The basic setup is essentially an extension of the “core”, where almost every class is doubled. The difference is that instead of having 4 medics, it adds 2 guards. Instead of adding another defender, the last slot is a flexible choice.
In this team composition, the second sniper does not have to be anti-air, but can be a different type of sniper like an AoE sniper—Shirayuki for example. The same goes for the caster slot; if the first caster is AoE, the second can be single target, like Amiya.
For the guard slots, it is highly recommended to have a Duelist. These are easily found by checking their trait description, which should specify they can only block one enemy at a time. The other is a free pick: just pick your favorite.
In the end, the basic setup should have 2 Vanguards, 2 Snipers, 2 Casters, 2 Medics, 2 Guards, 1 Defender, and an operator of choice.
Of course, this is just a template. Team compositions should be changed to what the situation calls for.
Specific Setup Situations: Dealing with Swarms
This is a map where there is only one exit and a huge flow of enemies. Single target operators might not kill them all in time, which means AoE operators are preferred along with an extra defender to hold the enemies in place.
For this, a team that involves gathering all enemies into one concentrated location and weaving a kill zone is optimal. First, set up 3 AoE operators and 2 defenders as the core.

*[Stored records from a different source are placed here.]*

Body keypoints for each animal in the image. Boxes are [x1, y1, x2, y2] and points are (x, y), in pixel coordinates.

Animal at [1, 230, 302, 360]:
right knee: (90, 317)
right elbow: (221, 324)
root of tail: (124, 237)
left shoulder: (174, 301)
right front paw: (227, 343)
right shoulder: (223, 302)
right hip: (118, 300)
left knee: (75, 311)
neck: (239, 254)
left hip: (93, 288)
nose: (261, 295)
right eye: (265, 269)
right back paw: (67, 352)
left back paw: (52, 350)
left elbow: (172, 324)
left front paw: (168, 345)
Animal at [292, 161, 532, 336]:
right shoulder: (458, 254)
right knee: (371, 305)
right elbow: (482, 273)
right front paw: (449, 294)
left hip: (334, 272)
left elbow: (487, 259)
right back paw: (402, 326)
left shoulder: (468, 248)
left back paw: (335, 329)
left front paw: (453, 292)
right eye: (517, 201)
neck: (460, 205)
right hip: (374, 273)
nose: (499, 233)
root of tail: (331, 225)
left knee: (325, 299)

The defenders gather all the enemies, and the AoE Operators defeat them all in one fell swoop.
Consider also that defenders and AoE operators are rather costly, taking as much as 30 deploy points, and may take too long to deploy without sufficient income of Deployment Points (DP). An extra Vanguard will solve the DP drought. To complete this team, bring along an anti-air Sniper and a Duelist-type Guard to deal with drones or stray single enemies.
Readers may notice the absence of the support and specialist classes in these teams. This is mainly because these two types of classes, like their names imply, focus mostly on supporting the team through a specific niche; they stall for time or specialize in some aspects like having greatly decreased re-deploy time, or pushing and pulling enemies off ledges.

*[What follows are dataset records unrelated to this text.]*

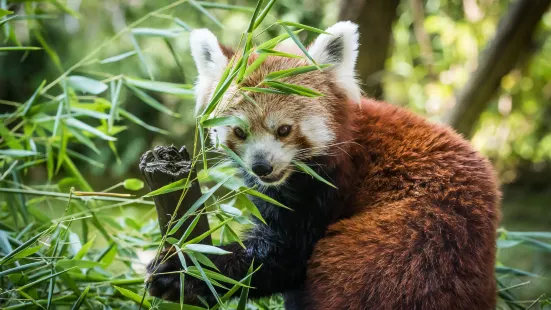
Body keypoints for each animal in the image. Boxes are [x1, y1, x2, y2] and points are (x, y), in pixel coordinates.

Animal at [147, 21, 500, 310]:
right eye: (239, 131)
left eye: (284, 130)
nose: (262, 167)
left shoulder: (327, 189)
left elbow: (283, 257)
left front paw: (184, 270)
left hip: (401, 250)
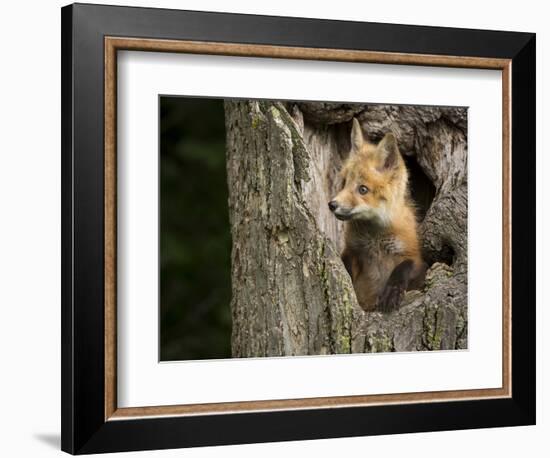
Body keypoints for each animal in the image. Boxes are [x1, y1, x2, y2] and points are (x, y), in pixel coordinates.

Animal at [330, 118, 430, 314]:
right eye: (344, 182)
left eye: (363, 189)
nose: (332, 205)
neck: (375, 240)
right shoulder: (352, 252)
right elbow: (347, 268)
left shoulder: (415, 256)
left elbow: (404, 267)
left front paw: (392, 292)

That doesn't mean that supports can’t deal damage, or that specialists can’t be used as guards. It just requires knowledge about specific operators within those categories. The takeaway should be that as players get more familiar with the game and its operators, they can further diversify their teams with specialists and supports to match their playstyle.
Having said all that, let's go over some operators that are great picks for a new team.

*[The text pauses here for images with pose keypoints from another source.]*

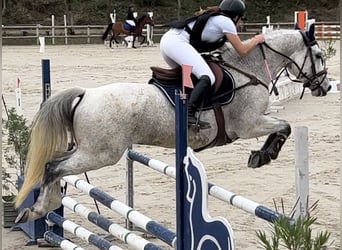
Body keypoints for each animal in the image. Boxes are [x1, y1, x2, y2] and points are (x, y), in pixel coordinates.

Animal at [14, 25, 330, 225]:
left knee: (53, 165)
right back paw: (39, 209)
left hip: (89, 150)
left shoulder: (252, 124)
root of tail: (86, 94)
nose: (325, 87)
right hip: (100, 153)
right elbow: (285, 126)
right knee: (53, 167)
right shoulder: (249, 125)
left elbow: (283, 126)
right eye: (318, 56)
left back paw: (39, 209)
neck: (247, 70)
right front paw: (263, 155)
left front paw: (261, 155)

|Kroos||On the subject of anti-air, Kroos and Jessica are solid alternatives to Rangers. Both are able to deal with air and ground units with relative ease, and unlike Rangers, they can promote to further increase their strength. The main difference between Kroos and Jessica lies in their maximum promotion levels. Jessica can be promoted up to E2 but costs more materials; Kroos can only be promoted once to E1 but has a lower cost.|
Quick Tip: Make sure to have at least two 3 Star operators in the team, as the game completely refunds the cost of leveling them up via mission board, making it basically free.
Leveling Order for Operators
To wrap this all up, there are two points about leveling the team.
Generally speaking, it's better to level Operators evenly rather than have a single Operator overleveled. It is crucial to remember that Operators function as a team. Damage dealers can’t deal damage if they’re low level, defenders cannot hold the line if medics are weak, and players might not even get past the first wave if Vanguards are falling left and right.
Another topic is “how far should I level up to?” Answers will vary depending on player and playstyle, but my personal recommendation is to get an operator to E1 level 30. Doing so allows players to actually get a feel of how the unit operates and then decide whether or not they want to continue using them.